Two Propellors and a Flacid Table
June 1st 2003
Okay, big gap in diary entries I know. To be honest, I haven't felt motivated to write an entry. I hope that will change after writing one.

Before going back to the UK, I had a slightly less pleasant duty to perform. I had to attend a funeral. As usual, these are done slightly differently here. The mother of one of the students had passed away, and it is normal for some members of staff to attend the funeral. Both myself and sister Ruth went. It took a long time finding the family house of the student (he lives on campus). The house itself was built from the cut, rectangular blocks of stone that most of the houses on the outside of Mekelle have used. We entered through the outside wall and sat in the covered yard on the many low benches. We were not alone here, there were many other people. This is how you pay your respects. You sit in the yard for a short time, or if you're close family maybe a couple of days. What surprised me where the two groups of men playing cards. Clearly 'turning up' is sufficient. I was later informed that in Addis, there would be Araki (like gin) available for all.

We sat there in near silence, although Sister Ruth was telling more about funerals, and I was desparately trying to find if there was something that you should absolutely not do. The student came out from the house, clearly upset, and wrapped in a blanket. He sat with us for a few minutes before greeting us and thanking us for coming, and he then went back inside. That was our cue to leave, although we could have stayed longer if we had wished. The atmosphere was not too sombre or oppressive, but we did have to get home.

The following day was a holiday that I actually took, and then I had my flight up to Addis. This was the start of my trip to the UK. Fortunately, the car used at MIT was able to take me to the airport. As we left Mekelle, I was excited like a small child. This was the first time outside of Mekelle in about four months. The route took us past MIT and then onto the airport. It was carrying on beyond the turning for MIT that really got me excited. These were bits of mountains that I hadn't seen before!

I unloaded my bags and proceeded to check in. There was a slight bit of hassle with the bags. After they had been through a scanner, an attendant loaded them onto a trolley, and then asked money for it later. It was 2birr (17p), but that is a lot here for what they did. I will have to look out for that one and tell them that I don't need help, that's why I have a bag with wheels.

While waiting in the departure lounge, two men (one young and one old) went out onto the grass by the runway. A member of staff waited for them by the door. I watched as they seemed to pick up some of the grass and tie their shoe laces. I couldn't see their feet and it would probably have helped to realise that they were removing their shoes. They then went through a practiced sequence of actions with the younger man always slightly behind the older man. Maybe they were related or there was some other form of authority here. I then realised that they must have been performing some ritual for prayer. Looking back it is obvious, at the time I just wondered what they were doing, and why the had both tied their shoe laces.

The flight to Addis was quite pleasant. The plane was quite small, had two propellors, and a problem with its trays. It seemed that many of the trays wouldn't stay upright against the chair in front. Mine was one of them, so I had to relent and let it remain down for the whole flight.

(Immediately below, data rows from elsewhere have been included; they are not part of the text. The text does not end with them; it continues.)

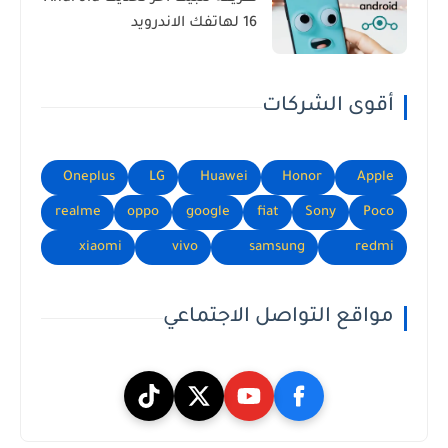
16 لهاتفك الاندرويد
أقوى الشركات
Oneplus
LG
Huawei
Honor
Apple
realme
oppo
google
fiat
Sony
Poco
xiaomi
vivo
samsung
redmi
مواقع التواصل الاجتماعي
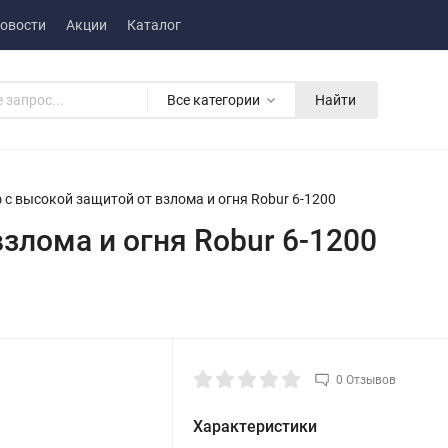
овости
Акции
Каталог
Все категории
Найти
 с высокой защитой от взлома и огня Robur 6-1200
злома и огня Robur 6-1200
0 Отзывов
Характеристики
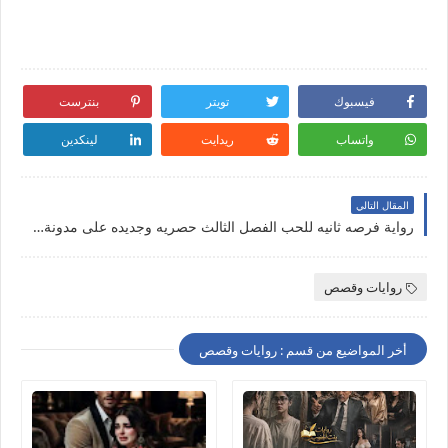
فيسبوك
تويتر
بنترست
واتساب
ريدايت
لينكدين
المقال التالي
رواية فرصه ثانيه للحب الفصل الثالث حصريه وجديده على مدونة النجم المتوهج
روايات وقصص
أخر المواضيع من قسم : روايات وقصص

As the flight progressed, I was able to see the landscape changing slightly from predominantly brown to green. The region that I am in is normally one that is affected by drought and it certainly seems to be becoming more of a problem, but maybe people are talking about it more because the big rains should be coming but there hasn't been much sign of them.

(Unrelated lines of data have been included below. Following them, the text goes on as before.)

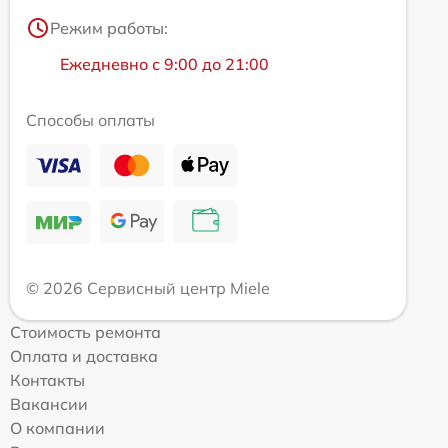
Режим работы:
Ежедневно с 9:00 до 21:00
Способы оплаты
© 2026 Сервисный центр Miele
Стоимость ремонта
Оплата и доставка
Контакты
Вакансии
О компании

I arrived in Addis and got a taxi to the Yonnas (the hotel normally used by VSO). That evening I was absolutely amazed by a television. There were only three channels but one was playing western music videos and I was transfixed. I must admit to having the same experience in hotels in England. There is something about music videos that makes me want to watch.

The next day I headed into VSO to pick up things like my passport and money. I had a few jobs to do there with their computers, and then contacted another VSO to arrange a meeting with them and some of the other people from the same intake. I met Lynn in the bar that night. She is working in Addis, although she has the opposite problem to me. She doesn't have enough work to do. It was nice, but very odd to smell western perfume. I know it's an odd thing to notice, but then I am writing the things that are different. It was so good to chat to another VSO from my intake and to get our problems out in the air. Mine being too much work and the wrong kind of teaching. Her's was not enough work, amongst others.

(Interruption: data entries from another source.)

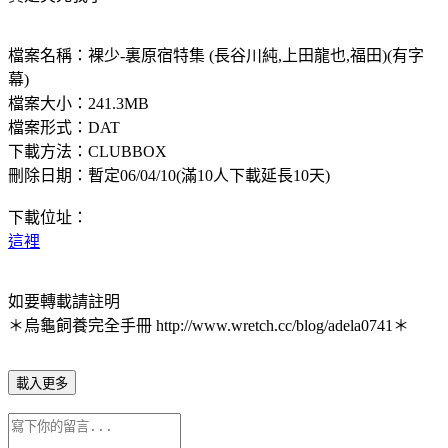
檔案名稱：裸少-裏原宿特集 (長谷川純,上田龍也,福田)(有字
幕)
檔案大小：241.3MB
檔案形式：DAT
下載方法：CLUBBOX
刪除日期：暫定06/04/10(滿10人下載延長10天)
下載位址：
這裡
如要轉載請註明
＊烏龜飼養完全手冊 http://www.wretch.cc/blog/adela0741＊
載入更多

The next day I met up with four of the volunteers working in Addis and we headed to the NGO fair. An NGO is a non governmental organization, such as VSO. This was basically just a 'ferenj fest'. I had never seen so many white faces together and so many 4x4s parked outside. This is how the 'other half' live. As VSOs we do not get the luxuries of other workers or ex-pats, although our salary is normally good for a local salary. The fair was selling mostly touristy stuff, and I got some tat for friends back home. I also had a very small tub of mango ice cream.

That night we went to a party held in one of the Addis VSO's houses. They all seem to be huge here and really nice, but I know that isn't the case in general. After all you wouldn't have a party in one of the dives. It was for a VSO who was leaving to go back to Canada the next day (on the same flight as me). She had got married to a habesha and the highlight of the evening was to be the wedding videos. We tried desparately to leave and managed to escape after only a few minutes of video. It was a relief to get back to the hotel.